**What to produce:** What must be handed in is the entire listing, exactly as written, with no pictures.

+ + + +

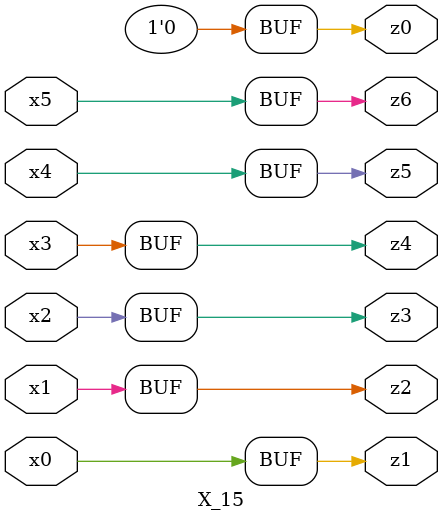
<source format=v>

module X_15 ( 
    x0, x1, x2, x3, x4, x5,
    z0, z1, z2, z3, z4, z5, z6  );
  input  x0, x1, x2, x3, x4, x5;
  output z0, z1, z2, z3, z4, z5, z6;
  assign z0 = 1'b0;
  assign z1 = x0;
  assign z2 = x1;
  assign z3 = x2;
  assign z4 = x3;
  assign z5 = x4;
  assign z6 = x5;
endmodule



</source>
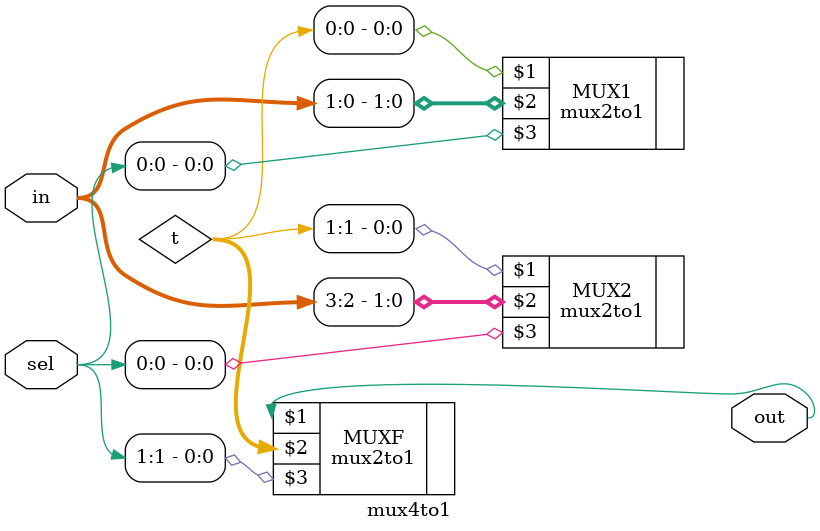
<source format=v>

module mux4to1(out, in, sel);
	input [3:0] in;
	input [1:0] sel;
	output out;
	
	wire [1:0] t;
	
	mux2to1 MUX1(t[0], in[1:0], sel[0]);
	mux2to1 MUX2(t[1], in[3:2], sel[0]);

	mux2to1 MUXF(out, t, sel[1]);
endmodule

</source>
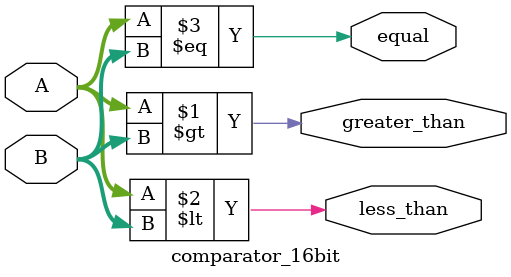
<source format=v>
module comparator_16bit (
    input [15:0] A,        // First 16-bit input
    input [15:0] B,        // Second 16-bit input
    output greater_than,   // Output: A > B
    output less_than,      // Output: A < B
    output equal           // Output: A == B
);

    assign greater_than = (A > B); // A greater than B
    assign less_than = (A < B);    // A less than B
    assign equal = (A == B);       // A equal to B

endmodule

</source>
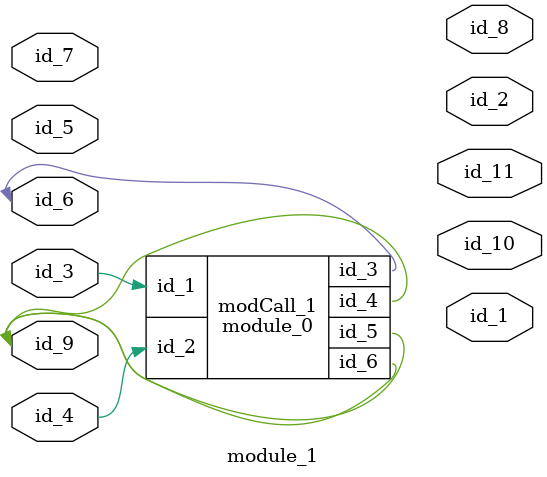
<source format=v>
module module_0 (
    id_1,
    id_2,
    id_3,
    id_4,
    id_5,
    id_6
);
  inout wire id_6;
  inout wire id_5;
  output wire id_4;
  output wire id_3;
  input wire id_2;
  input wire id_1;
endmodule
module module_1 (
    id_1,
    id_2,
    id_3,
    id_4,
    id_5,
    id_6,
    id_7,
    id_8,
    id_9,
    id_10,
    id_11
);
  output wire id_11;
  output wire id_10;
  inout wire id_9;
  output wire id_8;
  inout wire id_7;
  inout wire id_6;
  input wire id_5;
  input wire id_4;
  input wire id_3;
  output wire id_2;
  output wire id_1;
  wire id_12, id_13, id_14;
  module_0 modCall_1 (
      id_3,
      id_4,
      id_6,
      id_9,
      id_9,
      id_9
  );
  wire id_15;
endmodule

</source>
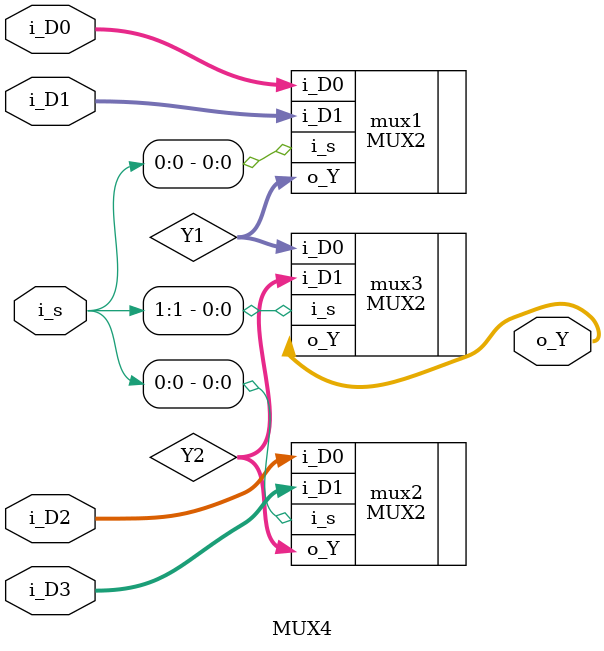
<source format=v>
module MUX4
	#(parameter n = 32)
	(
		input wire [n-1:0] i_D0,
		input wire [n-1:0] i_D1,
		input wire [n-1:0] i_D2,
		input wire [n-1:0] i_D3,
		input wire [1:0] i_s,
		output wire [n-1:0] o_Y
	);
	wire [n-1:0]Y1;
	wire [n-1:0]Y2;
	
	MUX2 mux1
	(
		.i_D0(i_D0),
		.i_D1(i_D1),
		.o_Y(Y1),
		.i_s(i_s[0])
	);
	defparam mux1.n = n;
	
	
	
	MUX2 mux2
	(
		.i_D0(i_D2),
		.i_D1(i_D3),
		.o_Y(Y2),
		.i_s(i_s[0])
	);
	defparam mux2.n = n;
	
	MUX2 mux3
	(
		.i_D0(Y1),
		.i_D1(Y2),
		.o_Y(o_Y),
		.i_s(i_s[1])
	);
	defparam mux3.n = n;
	
	
endmodule
</source>
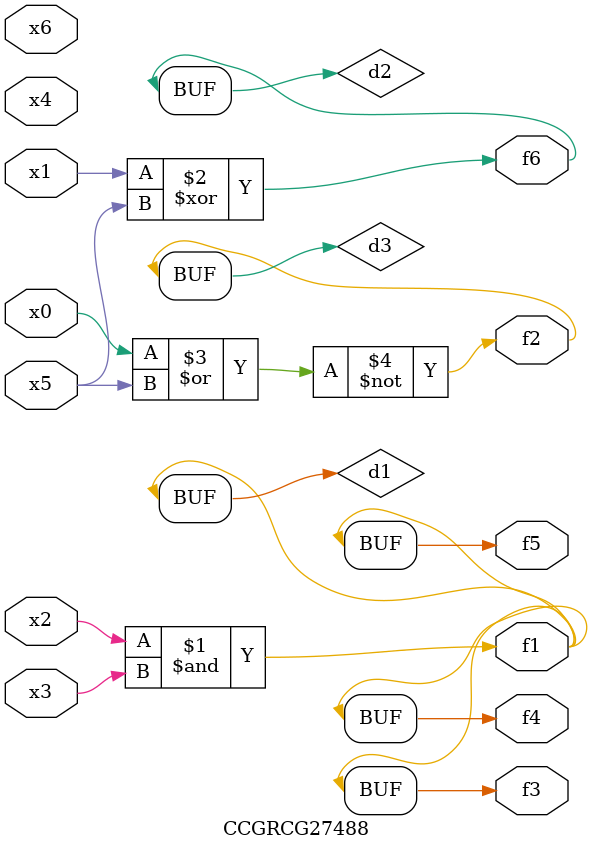
<source format=v>
module CCGRCG27488(
	input x0, x1, x2, x3, x4, x5, x6,
	output f1, f2, f3, f4, f5, f6
);

	wire d1, d2, d3;

	and (d1, x2, x3);
	xor (d2, x1, x5);
	nor (d3, x0, x5);
	assign f1 = d1;
	assign f2 = d3;
	assign f3 = d1;
	assign f4 = d1;
	assign f5 = d1;
	assign f6 = d2;
endmodule

</source>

+ + + +

**Problem solution:**
<source format=v>

module X_15 ( 
    x0, x1, x2, x3, x4, x5,
    z0, z1, z2, z3, z4, z5, z6  );
  input  x0, x1, x2, x3, x4, x5;
  output z0, z1, z2, z3, z4, z5, z6;
  assign z0 = 1'b0;
  assign z1 = x0;
  assign z2 = x1;
  assign z3 = x2;
  assign z4 = x3;
  assign z5 = x4;
  assign z6 = x5;
endmodule



</source>
<source format=v>

module mux4to1(out, in, sel);
	input [3:0] in;
	input [1:0] sel;
	output out;
	
	wire [1:0] t;
	
	mux2to1 MUX1(t[0], in[1:0], sel[0]);
	mux2to1 MUX2(t[1], in[3:2], sel[0]);

	mux2to1 MUXF(out, t, sel[1]);
endmodule

</source>
<source format=v>
module comparator_16bit (
    input [15:0] A,        // First 16-bit input
    input [15:0] B,        // Second 16-bit input
    output greater_than,   // Output: A > B
    output less_than,      // Output: A < B
    output equal           // Output: A == B
);

    assign greater_than = (A > B); // A greater than B
    assign less_than = (A < B);    // A less than B
    assign equal = (A == B);       // A equal to B

endmodule

</source>
<source format=v>
module module_0 (
    id_1,
    id_2,
    id_3,
    id_4,
    id_5,
    id_6
);
  inout wire id_6;
  inout wire id_5;
  output wire id_4;
  output wire id_3;
  input wire id_2;
  input wire id_1;
endmodule
module module_1 (
    id_1,
    id_2,
    id_3,
    id_4,
    id_5,
    id_6,
    id_7,
    id_8,
    id_9,
    id_10,
    id_11
);
  output wire id_11;
  output wire id_10;
  inout wire id_9;
  output wire id_8;
  inout wire id_7;
  inout wire id_6;
  input wire id_5;
  input wire id_4;
  input wire id_3;
  output wire id_2;
  output wire id_1;
  wire id_12, id_13, id_14;
  module_0 modCall_1 (
      id_3,
      id_4,
      id_6,
      id_9,
      id_9,
      id_9
  );
  wire id_15;
endmodule

</source>
<source format=v>
module MUX4
	#(parameter n = 32)
	(
		input wire [n-1:0] i_D0,
		input wire [n-1:0] i_D1,
		input wire [n-1:0] i_D2,
		input wire [n-1:0] i_D3,
		input wire [1:0] i_s,
		output wire [n-1:0] o_Y
	);
	wire [n-1:0]Y1;
	wire [n-1:0]Y2;
	
	MUX2 mux1
	(
		.i_D0(i_D0),
		.i_D1(i_D1),
		.o_Y(Y1),
		.i_s(i_s[0])
	);
	defparam mux1.n = n;
	
	
	
	MUX2 mux2
	(
		.i_D0(i_D2),
		.i_D1(i_D3),
		.o_Y(Y2),
		.i_s(i_s[0])
	);
	defparam mux2.n = n;
	
	MUX2 mux3
	(
		.i_D0(Y1),
		.i_D1(Y2),
		.o_Y(o_Y),
		.i_s(i_s[1])
	);
	defparam mux3.n = n;
	
	
endmodule
</source>
<source format=v>
module CCGRCG27488(
	input x0, x1, x2, x3, x4, x5, x6,
	output f1, f2, f3, f4, f5, f6
);

	wire d1, d2, d3;

	and (d1, x2, x3);
	xor (d2, x1, x5);
	nor (d3, x0, x5);
	assign f1 = d1;
	assign f2 = d3;
	assign f3 = d1;
	assign f4 = d1;
	assign f5 = d1;
	assign f6 = d2;
endmodule

</source>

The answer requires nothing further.